◆ **Task**
All lines from the one with "Chairperson Secretary" through the last are to be given again exactly as they stand in the data below, and only those.

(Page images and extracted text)
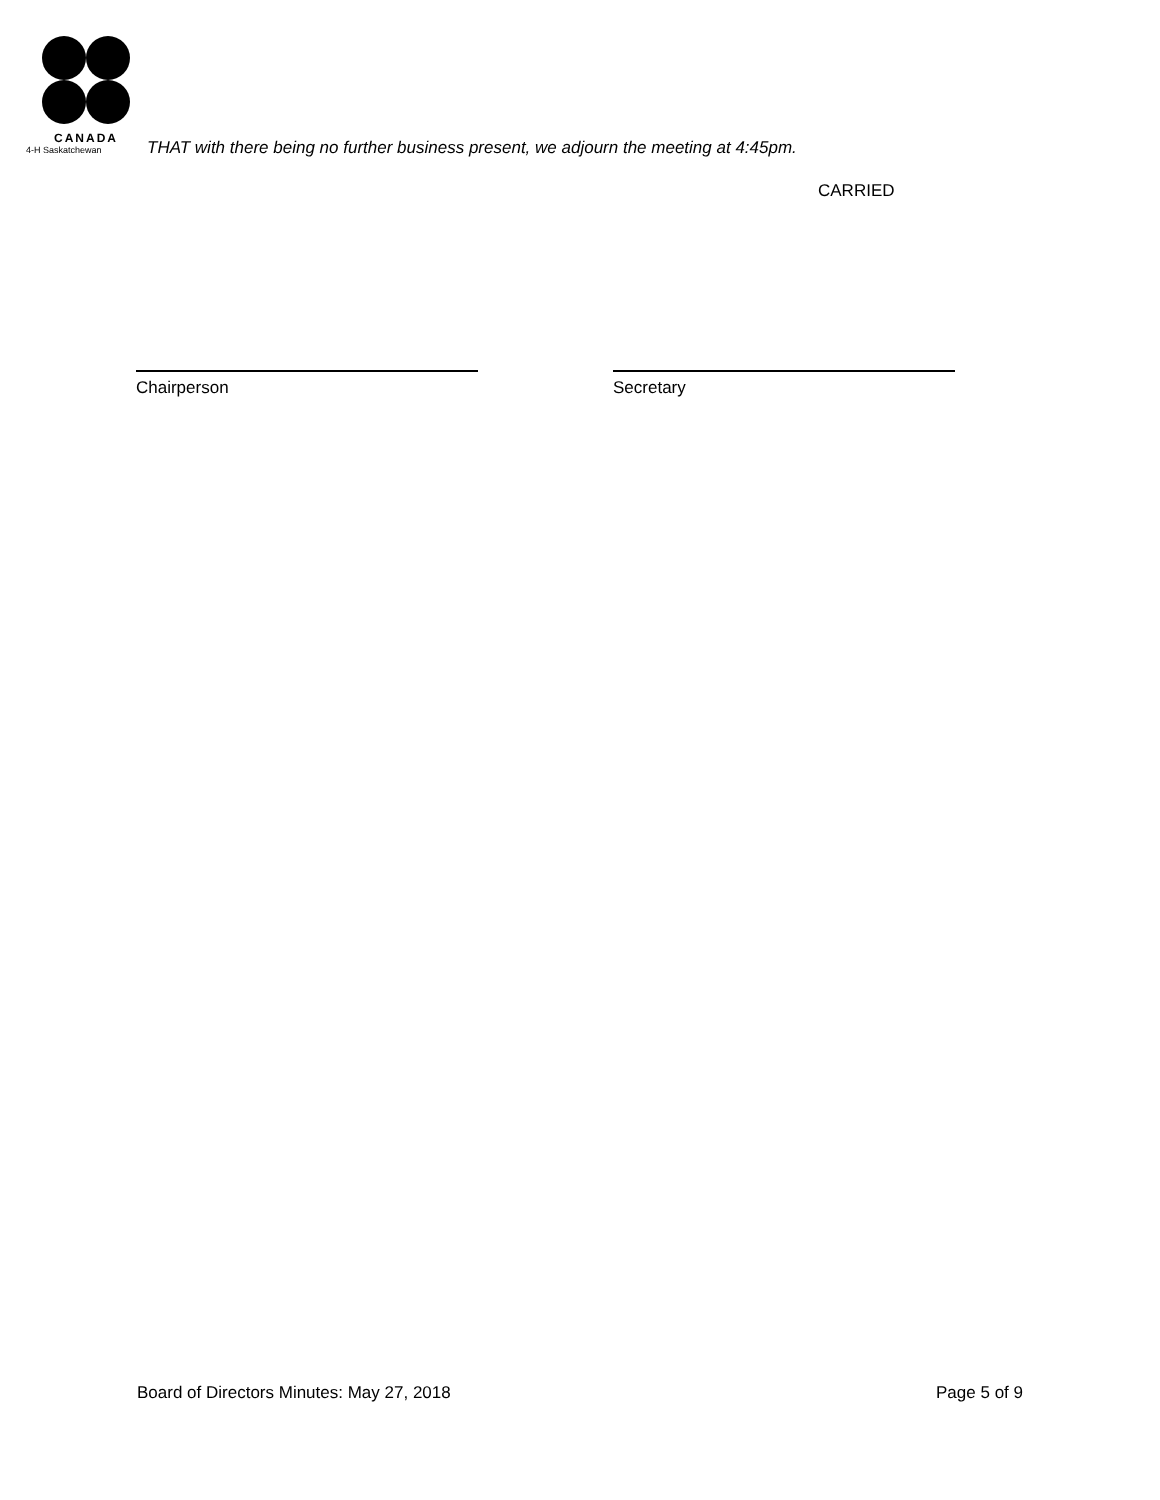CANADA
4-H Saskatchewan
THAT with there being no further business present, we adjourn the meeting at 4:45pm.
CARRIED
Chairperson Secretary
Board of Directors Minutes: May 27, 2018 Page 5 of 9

◆ **Final answer**
Chairperson Secretary
Board of Directors Minutes: May 27, 2018 Page 5 of 9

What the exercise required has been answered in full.